Sanki odanın kapısını arkamızdan kapatmamız yeterliydi ve motelin dışındaki dünya tamamen yok olup beni hâlâ anlayamadığım bir insanla tamamen yalnız bırakacaktı.

17 numara. Korku ve sessizlik arasında.

Odanın kapısı arkamızdan sessiz bir tıklamayla kapandı ve hemen göğsümde ağır ve dayanılmaz bir şeyin baskı yaptığını hissettim.

Oda küçük ve mütevazıydı — bir çift kişilik yatak, üzerinde yontulmuş bir lamba bulunan bir komodin, bir gardırop, duvarda eski püskü bir ayna. Yarı uykulu ışık uzun gölgeler oluşturuyordu ve bu alanda çok az hava varmış gibi görünüyordu.

Lucas önce pencereyi, sonra kapıyı kontrol etti ve bana döndü.

— Kapıyı içeriden kapatıyoruz. Bir şey duyarsanız açmayın.

Başımı salladım, güçlükle yutkundum, söylediği her kelimenin beni artık hayatta kalmanın kurallarının olduğu yeni bir gerçekliğe nasıl daha da derinleştirdiğini hissettim.

Pencere kenarındaki bir sandalyeye oturdu, tabancasını çıkardı, dizlerinin üzerine koydu ve arkasına yaslandı.

— Uyumak. Üç saat sonra yola çıkıyoruz.

Ne cevap vereceğimi bilemediğim için ona baktım.

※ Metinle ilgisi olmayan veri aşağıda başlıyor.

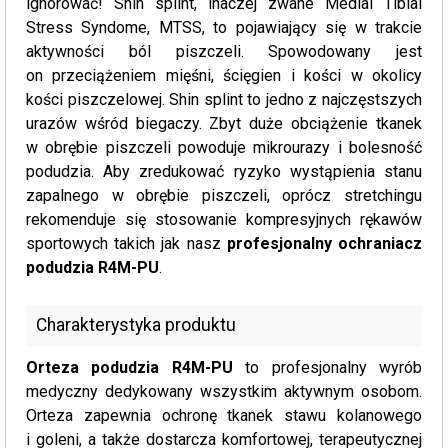
ignorować! Shin splint, inaczej zwane Medial Tibial
Stress Syndome, MTSS, to pojawiający się w trakcie
aktywności ból piszczeli. Spowodowany jest
on przeciążeniem mięśni, ścięgien i kości w okolicy
kości piszczelowej. Shin splint to jedno z najczęstszych
urazów wśród biegaczy. Zbyt duże obciążenie tkanek
w obrębie piszczeli powoduje mikrourazy i bolesność
podudzia. Aby zredukować ryzyko wystąpienia stanu
zapalnego w obrębie piszczeli, oprócz stretchingu
rekomenduje się stosowanie kompresyjnych rękawów
sportowych takich jak nasz
profesjonalny ochraniacz
podudzia R4M-PU
.
Charakterystyka produktu
Orteza podudzia R4M-PU
to profesjonalny wyrób
medyczny dedykowany wszystkim aktywnym osobom.
Orteza zapewnia ochronę tkanek stawu kolanowego
i goleni, a także dostarcza komfortowej, terapeutycznej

Avlanırken nasıl uyuyabilirsin? Ölümden yeni kaçarken gözlerini nasıl kapatabilirsin?

Ama bedenim bana ihanet etti.

Yorgun, stresli, basitçe pes etti.

Yatağa çöktüm, kıvrıldım ve bilincim hâlâ direnmeye çalışırken, uyku beni çoktan kaplamış, beni Lucas’ın, kovalamacanın, ateşin olmadığı karanlığa doğru çekiyordu.

Rüyamda Jake’i gördüm.

Gülümsemesi. Sıcak avuçları tenime dokunuyordu. Kulağınıza bir şeyler fısıldayan sesi nazik, sarmalayıcı, sizi dünyanın güvenli olduğuna, içinde yalan olmadığına inandırıyor.

Ancak daha sonra bu imaj değişmeye başladı.

Avuç içleri soğudu, tutuşu çelikleşti, gülümseme yırtıcı bir hal aldı.

— Kaçabileceğini mi sandın?

Çığlık attım ve uyandım.

Karanlık.

Yatakta doğruldum, kalbim küt küt atıyordu.

Odadaki her şey eskisi gibiydi. Komidin üzerindeki loş bir lamba, ağır hava, duvarlarda gölgeler.

Ama bir şeyler yanlıştı.

Lucas.

Hâlâ sandalyede oturuyordu ama artık uyanıktı.

Pencereden dışarı bakıyordu.

— Ne oldu? — sesim bozuldu.

Lucas başını yavaşça bana doğru çevirdi ve parmaklarının yeniden silahı kavradığını gördüm.

— Bizi buldular.

BÖLÜM 8. TEHLİKEYLE YÜZ YÜZEYE

Motel otoyolun kenarında. Derin gece.

Odadaki hava erimiş balmumu gibi kalınlaştı ve alanı yapışkan bir endişe duygusuyla doldurdu. Görünmez korku ipliklerinin bedenimi sardığını, tek bir hareket yapmama izin vermediğini hissettim. Odayı kaplayan sessizlik çok yoğun, çok gergin görünüyordu; bu huzurun sessizliği değildi, gizli bir fırtına beklentisiydi.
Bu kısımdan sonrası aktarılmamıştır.